The late, great American management guru Peter Drucker once defined it as the ability to lift “a person’s vision to high sights,” to raise “a person’s performance to a higher standard,” to build “a personality beyond its normal limitations.”

That’s fine, as far as it goes. But I’m partial to variations of a different definition of leadership, a definition best articulated by the sixth century Chinese philosopher, Lao Tzu: “A leader is best when people barely know he exists, when his work is done, his aim fulfilled, they will say: we did it ourselves.”

Nineteenth century English Prime Minister Benjamin Disraeli echoed the sentiment when he said, “I must follow the people. Am I not their leader?” So did 20th century French writer Andre Malraux when he wrote, “To command is to serve, nothing more and nothing less.”
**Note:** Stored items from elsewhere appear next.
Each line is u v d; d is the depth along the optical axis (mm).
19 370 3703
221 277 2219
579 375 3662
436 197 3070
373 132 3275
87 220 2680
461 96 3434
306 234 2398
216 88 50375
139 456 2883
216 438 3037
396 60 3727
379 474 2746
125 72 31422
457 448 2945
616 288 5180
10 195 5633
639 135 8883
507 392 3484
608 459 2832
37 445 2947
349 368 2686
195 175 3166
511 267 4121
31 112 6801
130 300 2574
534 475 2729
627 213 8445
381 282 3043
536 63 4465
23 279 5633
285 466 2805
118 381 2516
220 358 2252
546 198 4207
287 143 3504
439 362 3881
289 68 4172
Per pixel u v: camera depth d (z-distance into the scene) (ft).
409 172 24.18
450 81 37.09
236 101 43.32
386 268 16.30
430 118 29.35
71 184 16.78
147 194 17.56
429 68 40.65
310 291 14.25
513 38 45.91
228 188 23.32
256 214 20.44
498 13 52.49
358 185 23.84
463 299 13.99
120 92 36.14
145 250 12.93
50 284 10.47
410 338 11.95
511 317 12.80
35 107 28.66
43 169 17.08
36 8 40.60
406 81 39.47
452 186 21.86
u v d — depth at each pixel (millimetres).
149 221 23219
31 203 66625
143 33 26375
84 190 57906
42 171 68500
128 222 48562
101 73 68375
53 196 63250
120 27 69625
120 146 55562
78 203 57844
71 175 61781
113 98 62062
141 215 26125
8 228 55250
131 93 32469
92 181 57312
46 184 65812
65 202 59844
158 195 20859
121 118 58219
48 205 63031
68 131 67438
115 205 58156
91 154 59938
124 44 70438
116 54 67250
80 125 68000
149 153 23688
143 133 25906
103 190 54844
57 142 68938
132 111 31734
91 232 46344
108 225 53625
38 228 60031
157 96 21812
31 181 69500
Even former American First Lady Rosalynn Carter recognized that while “a leader takes people where they want to go, a great leader takes people where they don’t necessarily want to go, but ought to be.”

And where people ought to be, especially in these days of political gridlock and partisan self-absorption, is that place where generosity, circumspection and self-reflection triumph over the pettiness and bitterness of pedestrian life.

We are wrong when we assume that leadership is the exclusive province of the seasoned and demonstrably successful. There is a big difference between the truly wise and the merely wizened.

Leadership?

Often you’ll find it among those who, in virtue of their youth, must follow, but who, in virtue of their character, actually point the old and weary in our midst to the horizon.